■ ZIEL DER AUFGABE: Schreibe die folgenden Daten vollständig ab und ersetze dabei überall „common name“ durch „vernacular name“, ohne sonst etwas zu ändern.

■ GESPEICHERTE DATEN:
____________
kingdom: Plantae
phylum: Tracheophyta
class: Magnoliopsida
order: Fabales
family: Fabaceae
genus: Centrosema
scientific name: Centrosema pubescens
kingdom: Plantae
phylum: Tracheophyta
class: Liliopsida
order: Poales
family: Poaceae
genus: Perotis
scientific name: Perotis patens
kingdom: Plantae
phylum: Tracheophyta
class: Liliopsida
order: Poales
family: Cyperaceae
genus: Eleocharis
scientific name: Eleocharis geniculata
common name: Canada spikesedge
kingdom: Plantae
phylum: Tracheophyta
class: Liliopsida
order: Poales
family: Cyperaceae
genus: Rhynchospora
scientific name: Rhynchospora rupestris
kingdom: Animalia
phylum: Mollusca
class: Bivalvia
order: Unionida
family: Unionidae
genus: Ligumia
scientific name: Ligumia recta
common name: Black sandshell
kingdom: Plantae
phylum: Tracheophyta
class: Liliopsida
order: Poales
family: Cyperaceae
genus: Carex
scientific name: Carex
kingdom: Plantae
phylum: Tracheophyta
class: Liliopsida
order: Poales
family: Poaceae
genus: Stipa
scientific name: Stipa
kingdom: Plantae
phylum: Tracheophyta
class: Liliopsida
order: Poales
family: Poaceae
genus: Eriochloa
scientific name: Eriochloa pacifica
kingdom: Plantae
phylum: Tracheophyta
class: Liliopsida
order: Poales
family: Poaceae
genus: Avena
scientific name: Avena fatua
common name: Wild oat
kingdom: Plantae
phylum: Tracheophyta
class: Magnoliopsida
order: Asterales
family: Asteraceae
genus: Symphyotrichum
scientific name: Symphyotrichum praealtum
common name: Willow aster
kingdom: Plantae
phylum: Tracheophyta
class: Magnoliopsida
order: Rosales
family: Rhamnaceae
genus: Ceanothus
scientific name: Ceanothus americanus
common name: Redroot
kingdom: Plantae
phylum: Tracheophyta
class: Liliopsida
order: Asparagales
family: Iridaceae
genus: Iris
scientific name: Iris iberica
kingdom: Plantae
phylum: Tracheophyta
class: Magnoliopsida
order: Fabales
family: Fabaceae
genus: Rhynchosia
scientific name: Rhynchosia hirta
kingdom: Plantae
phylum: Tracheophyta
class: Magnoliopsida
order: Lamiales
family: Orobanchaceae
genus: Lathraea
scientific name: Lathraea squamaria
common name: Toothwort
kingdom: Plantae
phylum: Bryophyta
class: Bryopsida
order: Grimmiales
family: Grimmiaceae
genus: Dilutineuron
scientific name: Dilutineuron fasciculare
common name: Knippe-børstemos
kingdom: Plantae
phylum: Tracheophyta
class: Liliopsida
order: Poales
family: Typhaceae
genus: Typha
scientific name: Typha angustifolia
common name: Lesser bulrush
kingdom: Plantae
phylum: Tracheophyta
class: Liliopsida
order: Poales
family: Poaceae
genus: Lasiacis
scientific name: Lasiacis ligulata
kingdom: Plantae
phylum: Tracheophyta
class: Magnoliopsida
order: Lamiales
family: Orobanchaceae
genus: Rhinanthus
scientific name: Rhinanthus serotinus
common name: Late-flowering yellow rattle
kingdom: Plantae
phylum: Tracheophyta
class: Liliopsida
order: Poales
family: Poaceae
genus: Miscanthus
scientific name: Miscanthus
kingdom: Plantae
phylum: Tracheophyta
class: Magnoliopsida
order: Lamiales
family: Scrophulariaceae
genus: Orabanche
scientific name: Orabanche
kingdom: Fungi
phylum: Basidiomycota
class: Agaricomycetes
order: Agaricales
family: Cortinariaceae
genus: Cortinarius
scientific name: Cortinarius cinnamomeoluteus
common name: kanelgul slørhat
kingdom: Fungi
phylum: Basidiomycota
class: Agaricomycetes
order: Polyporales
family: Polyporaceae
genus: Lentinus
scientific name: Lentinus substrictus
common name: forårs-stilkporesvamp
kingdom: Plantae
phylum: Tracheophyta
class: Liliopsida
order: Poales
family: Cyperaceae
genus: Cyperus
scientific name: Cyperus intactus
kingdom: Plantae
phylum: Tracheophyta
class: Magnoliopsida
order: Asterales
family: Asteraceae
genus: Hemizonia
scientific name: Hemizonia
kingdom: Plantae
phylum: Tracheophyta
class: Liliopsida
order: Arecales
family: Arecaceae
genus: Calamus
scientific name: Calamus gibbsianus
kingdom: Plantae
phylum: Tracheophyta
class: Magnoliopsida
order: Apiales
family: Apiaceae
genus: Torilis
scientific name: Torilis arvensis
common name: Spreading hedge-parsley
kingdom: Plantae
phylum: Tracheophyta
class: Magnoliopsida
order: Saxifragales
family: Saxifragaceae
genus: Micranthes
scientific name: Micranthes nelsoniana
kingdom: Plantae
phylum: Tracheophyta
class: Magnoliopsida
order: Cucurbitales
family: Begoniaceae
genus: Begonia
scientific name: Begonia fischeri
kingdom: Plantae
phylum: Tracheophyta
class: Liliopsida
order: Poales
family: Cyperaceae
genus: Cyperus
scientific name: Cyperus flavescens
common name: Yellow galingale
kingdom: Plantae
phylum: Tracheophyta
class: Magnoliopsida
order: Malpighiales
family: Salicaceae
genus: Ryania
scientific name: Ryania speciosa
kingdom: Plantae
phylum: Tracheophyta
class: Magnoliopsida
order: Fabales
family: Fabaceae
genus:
____________
■ LÖSUNG DER ÜBUNG:
kingdom: Plantae
phylum: Tracheophyta
class: Magnoliopsida
order: Fabales
family: Fabaceae
genus: Centrosema
scientific name: Centrosema pubescens
kingdom: Plantae
phylum: Tracheophyta
class: Liliopsida
order: Poales
family: Poaceae
genus: Perotis
scientific name: Perotis patens
kingdom: Plantae
phylum: Tracheophyta
class: Liliopsida
order: Poales
family: Cyperaceae
genus: Eleocharis
scientific name: Eleocharis geniculata
vernacular name: Canada spikesedge
kingdom: Plantae
phylum: Tracheophyta
class: Liliopsida
order: Poales
family: Cyperaceae
genus: Rhynchospora
scientific name: Rhynchospora rupestris
kingdom: Animalia
phylum: Mollusca
class: Bivalvia
order: Unionida
family: Unionidae
genus: Ligumia
scientific name: Ligumia recta
vernacular name: Black sandshell
kingdom: Plantae
phylum: Tracheophyta
class: Liliopsida
order: Poales
family: Cyperaceae
genus: Carex
scientific name: Carex
kingdom: Plantae
phylum: Tracheophyta
class: Liliopsida
order: Poales
family: Poaceae
genus: Stipa
scientific name: Stipa
kingdom: Plantae
phylum: Tracheophyta
class: Liliopsida
order: Poales
family: Poaceae
genus: Eriochloa
scientific name: Eriochloa pacifica
kingdom: Plantae
phylum: Tracheophyta
class: Liliopsida
order: Poales
family: Poaceae
genus: Avena
scientific name: Avena fatua
vernacular name: Wild oat
kingdom: Plantae
phylum: Tracheophyta
class: Magnoliopsida
order: Asterales
family: Asteraceae
genus: Symphyotrichum
scientific name: Symphyotrichum praealtum
vernacular name: Willow aster
kingdom: Plantae
phylum: Tracheophyta
class: Magnoliopsida
order: Rosales
family: Rhamnaceae
genus: Ceanothus
scientific name: Ceanothus americanus
vernacular name: Redroot
kingdom: Plantae
phylum: Tracheophyta
class: Liliopsida
order: Asparagales
family: Iridaceae
genus: Iris
scientific name: Iris iberica
kingdom: Plantae
phylum: Tracheophyta
class: Magnoliopsida
order: Fabales
family: Fabaceae
genus: Rhynchosia
scientific name: Rhynchosia hirta
kingdom: Plantae
phylum: Tracheophyta
class: Magnoliopsida
order: Lamiales
family: Orobanchaceae
genus: Lathraea
scientific name: Lathraea squamaria
vernacular name: Toothwort
kingdom: Plantae
phylum: Bryophyta
class: Bryopsida
order: Grimmiales
family: Grimmiaceae
genus: Dilutineuron
scientific name: Dilutineuron fasciculare
vernacular name: Knippe-børstemos
kingdom: Plantae
phylum: Tracheophyta
class: Liliopsida
order: Poales
family: Typhaceae
genus: Typha
scientific name: Typha angustifolia
vernacular name: Lesser bulrush
kingdom: Plantae
phylum: Tracheophyta
class: Liliopsida
order: Poales
family: Poaceae
genus: Lasiacis
scientific name: Lasiacis ligulata
kingdom: Plantae
phylum: Tracheophyta
class: Magnoliopsida
order: Lamiales
family: Orobanchaceae
genus: Rhinanthus
scientific name: Rhinanthus serotinus
vernacular name: Late-flowering yellow rattle
kingdom: Plantae
phylum: Tracheophyta
class: Liliopsida
order: Poales
family: Poaceae
genus: Miscanthus
scientific name: Miscanthus
kingdom: Plantae
phylum: Tracheophyta
class: Magnoliopsida
order: Lamiales
family: Scrophulariaceae
genus: Orabanche
scientific name: Orabanche
kingdom: Fungi
phylum: Basidiomycota
class: Agaricomycetes
order: Agaricales
family: Cortinariaceae
genus: Cortinarius
scientific name: Cortinarius cinnamomeoluteus
vernacular name: kanelgul slørhat
kingdom: Fungi
phylum: Basidiomycota
class: Agaricomycetes
order: Polyporales
family: Polyporaceae
genus: Lentinus
scientific name: Lentinus substrictus
vernacular name: forårs-stilkporesvamp
kingdom: Plantae
phylum: Tracheophyta
class: Liliopsida
order: Poales
family: Cyperaceae
genus: Cyperus
scientific name: Cyperus intactus
kingdom: Plantae
phylum: Tracheophyta
class: Magnoliopsida
order: Asterales
family: Asteraceae
genus: Hemizonia
scientific name: Hemizonia
kingdom: Plantae
phylum: Tracheophyta
class: Liliopsida
order: Arecales
family: Arecaceae
genus: Calamus
scientific name: Calamus gibbsianus
kingdom: Plantae
phylum: Tracheophyta
class: Magnoliopsida
order: Apiales
family: Apiaceae
genus: Torilis
scientific name: Torilis arvensis
vernacular name: Spreading hedge-parsley
kingdom: Plantae
phylum: Tracheophyta
class: Magnoliopsida
order: Saxifragales
family: Saxifragaceae
genus: Micranthes
scientific name: Micranthes nelsoniana
kingdom: Plantae
phylum: Tracheophyta
class: Magnoliopsida
order: Cucurbitales
family: Begoniaceae
genus: Begonia
scientific name: Begonia fischeri
kingdom: Plantae
phylum: Tracheophyta
class: Liliopsida
order: Poales
family: Cyperaceae
genus: Cyperus
scientific name: Cyperus flavescens
vernacular name: Yellow galingale
kingdom: Plantae
phylum: Tracheophyta
class: Magnoliopsida
order: Malpighiales
family: Salicaceae
genus: Ryania
scientific name: Ryania speciosa
kingdom: Plantae
phylum: Tracheophyta
class: Magnoliopsida
order: Fabales
family: Fabaceae
genus:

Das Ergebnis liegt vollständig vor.